Pero ¿por qué parecía la gente tan pobre y harapienta? En una aldea, la gente los persiguió tendiéndoles sombreros de paja que sostenían a modo de cestos, suplicándoles que les arrojaran limosnas. Estaban esqueléticos; tenían la mirada extraviada y las mejillas ennegrecidas y hundidas. De vez en cuando, Sachi oía flautas y tambores. Unas voces tarareaban aquella subversiva cantinela: «¿A quién le importa un comino? ¿A quién le importa un comino?»
Allá donde iban, oían rumores de que los sureños estaban en camino. Shinzaemon, Toranosuké y Tatsuemon tomaron la precaución de disfrazarse de sirvientes. Guardaron sus espadas largas en los baúles que transportaban los porteadores, junto con las alabardas de las mujeres; ya sólo llevaban encima las espadas cortas para defenderse.
Una tarde estaban descansando en una posada, calentándose las manos junto al fuego de la chimenea, cuando oyeron la conversación de un par de individuos.
—Cada vez que veo el emblema del shogun se me saltan las lágrimas —dijo uno.
Sachi lo miró de reojo. Era un joven de rostro amable e ingenuo, ojos saltones y expresión seria. Recordaba un poco a un pez globo. Aunque iba vestido como un campesino, no hablaba como tal; en esos días nadie podía estar seguro de quién era qué. En todas las posadas había letreros en los que se prohibía hablar de política. Pero ¿cómo podía imponerse semejante norma?
—Es un poco tarde para hablar así —replicó el otro, algo mayor; tenía el rostro mofletudo y unos pequeños y vigilantes ojos.
Él también iba vestido de campesino, pero sus manos, demasiado regordetas y limpias, lo delataban.

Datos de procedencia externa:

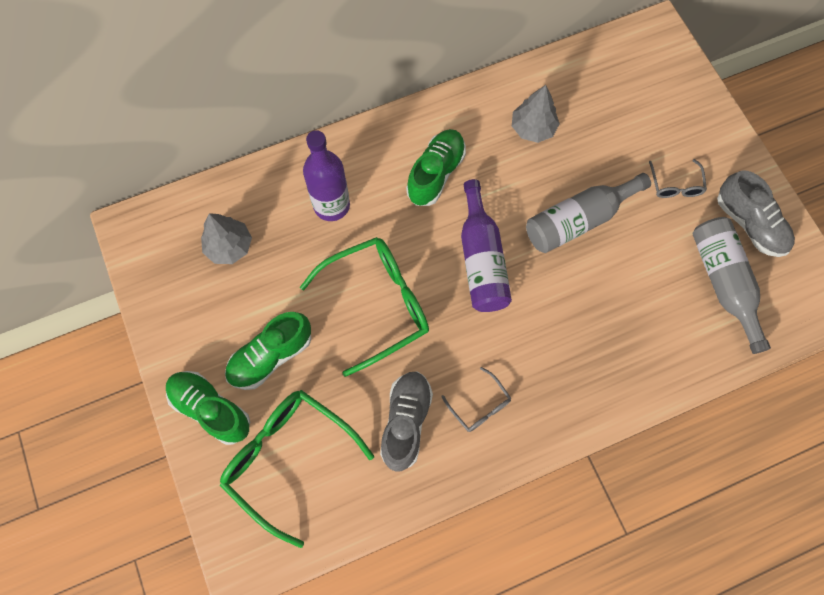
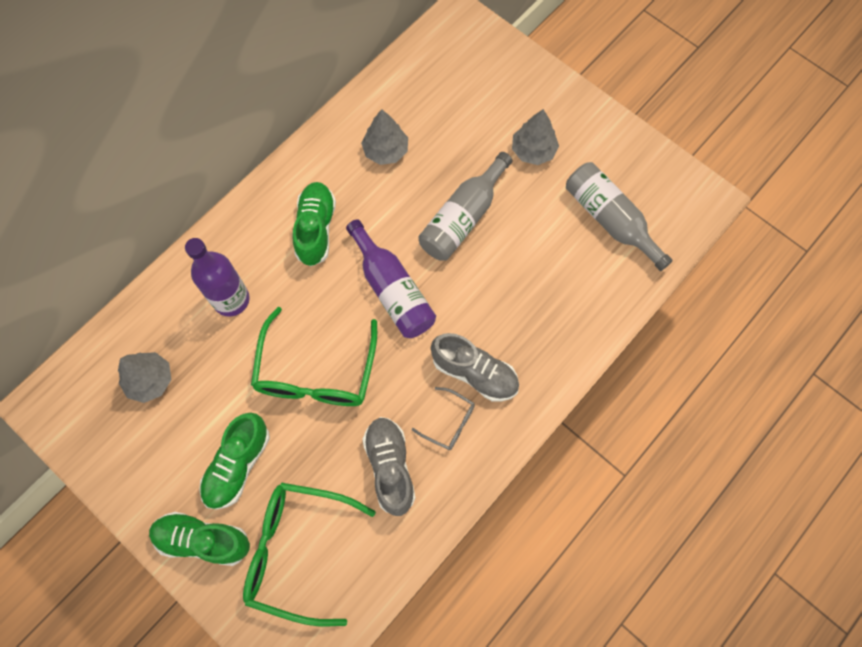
camera: 25 degrees left, 0 degrees up
(377, 304) = (316, 372): green glasses -> green glasses turned 150 degrees clockwise
(675, 185) = (533, 151): grey glasses -> grey tree
(749, 224) = (610, 159): grey shoe -> grey shoe (474, 373)

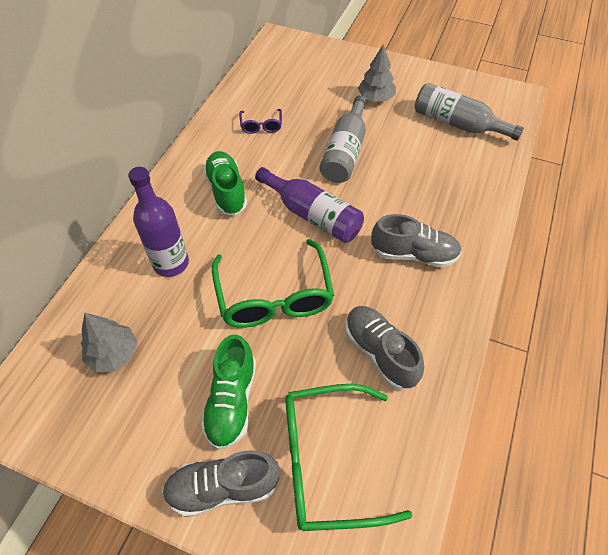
camera: 20 degrees left, 15 degrees down
(203, 540) = (223, 487): green shoe -> grey shoe
(386, 151) = (261, 126): grey tree -> purple glasses
(449, 422) = (413, 298): grey glasses -> none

—¿De verdad crees que este nuevo gobierno va a funcionar? —preguntó el primero—. Con los shogunes, al menos sabíamos lo que podíamos esperar. El país estaba en paz. Podíamos ganarnos el sustento. Esos sureños nos están llevando a la ruina. ¿Qué derecho tienen a darnos órdenes? Sus armas, nada más...
Se interrumpió y miró rápidamente alrededor. La habitación se había quedado en silencio.
—Entonces, ¿en qué bando estás? —le preguntó su interlocutor con un tono ligeramente amenazador, mirándolo con fijeza.
Sachi lo miró y se preguntó si sería un espía en busca de traidores a la causa sureña.